--- EXCERPTED TEXT ---

[LRUG] Writing readable feature tests with RSpec

Graham Ashton graham at effectif.com
Tue Jul 29 03:33:01 PDT 2014


On 29 Jul 2014, at 10:22, Tom Stuart <tom at codon.com> wrote:

> A meta-point: this is one of the things that frustrates me about conversations on these topics.
> 
> People who are sceptical about X (RSpec, Cucumber, TDD generally, Ruby, etc) will say “I don’t know what’s going on with these X people. I just do the eminently sensible thing Y, and that works for me” — the implication being that the people in question are doing themselves and their clients a disservice by using the inferior X as an ersatz substitute for the superior Y.

Apologies if I’ve caused frustration, but I hope that - in this case - the implication is yours rather than mine. I wrote that email carefully, hoping I’d made it clear that I’ve been curious about the widely polarised opinions of bright, highly experienced people, and that Liz had given me food for thought. My aim was to share it, but perhaps I didn’t do that clearly.

> It invariably then turns out that everybody already agrees that Y is good and (hopefully) is already doing it anyway, and the people doing X are just using it as some kind of multiplier on Y, so no real understanding is transferred in either direction.

I too have noticed that developers can debate things energetically, only to later discover that they (we) actually agree on the salient points, and language/context caused people to think otherwise.

> To take this email as an example: “I do discovery with stakeholders, on paper, away from the computer”. Me too! That bit’s really important!

I was explaining the “mechanics" (thanks Anthony) that I use simply as a way of trying to illustrate why *I* don’t get any value from writing scenarios. I think examples are a useful way to clarify discussion, and describing my approach was as close as I could get. I hope I didn’t imply that I thought everybody should do as I do (though on re-reading my email, I think I started to stray slightly from this path in my penultimate sentence).

I suppose part of the problem is that when we read emails like mine we read them in a personal context. Depending on our own viewpoint, it might be the context of “oh, here’s a cucumber naysayer - this email might frustrate me” or “here’s a cucumber naysayer, hurrah!”. Or it might be the context in which I wrote it - “I find it fascinating that I hadn’t noticed that just because you’ve written a scenario, you don’t have to automate it - might this explain differences of opinion?”.

> And then when I’ve done that, I find it useful to take what I’ve learned and write it down again in a more formal way so that it can be seen by the computer and by other developers. Writing it down again is useful.

Me too! That bit’s really important!

I just choose to use a different dialect.

> The computer can automatically check what I’ve written as part of a continuous integration process. Other developers can check what I’ve written and quickly understand what’s actually important about the software (the “why”) rather than the details of its operation (the “what”). It takes time to write it down again, but the benefits outweigh the costs.

--- PROVIDED DATA ---

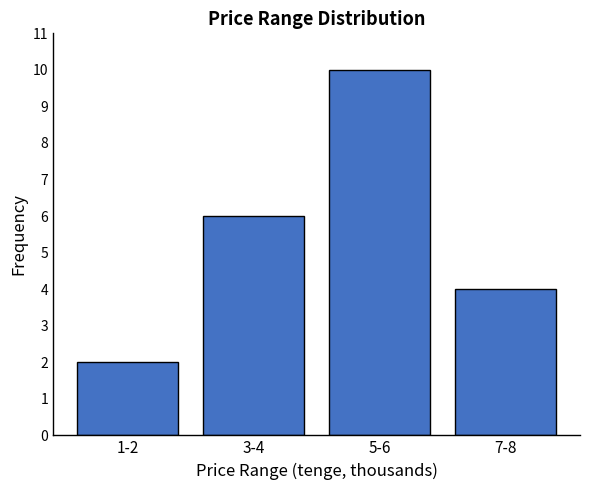

Reading left to right, list all the values displayed in this chart.

2	6	10	4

--- INSTRUCTION ---
Reproduce the mailing-list post on feature tests, starting at the words "[LRUG] Writing readable" and ending after "on these topics.", with every "RSpec" changed to "Minitest".

--- ANSWER TO THE EXERCISE ---
[LRUG] Writing readable feature tests with Minitest

Graham Ashton graham at effectif.com
Tue Jul 29 03:33:01 PDT 2014


On 29 Jul 2014, at 10:22, Tom Stuart <tom at codon.com> wrote:

> A meta-point: this is one of the things that frustrates me about conversations on these topics.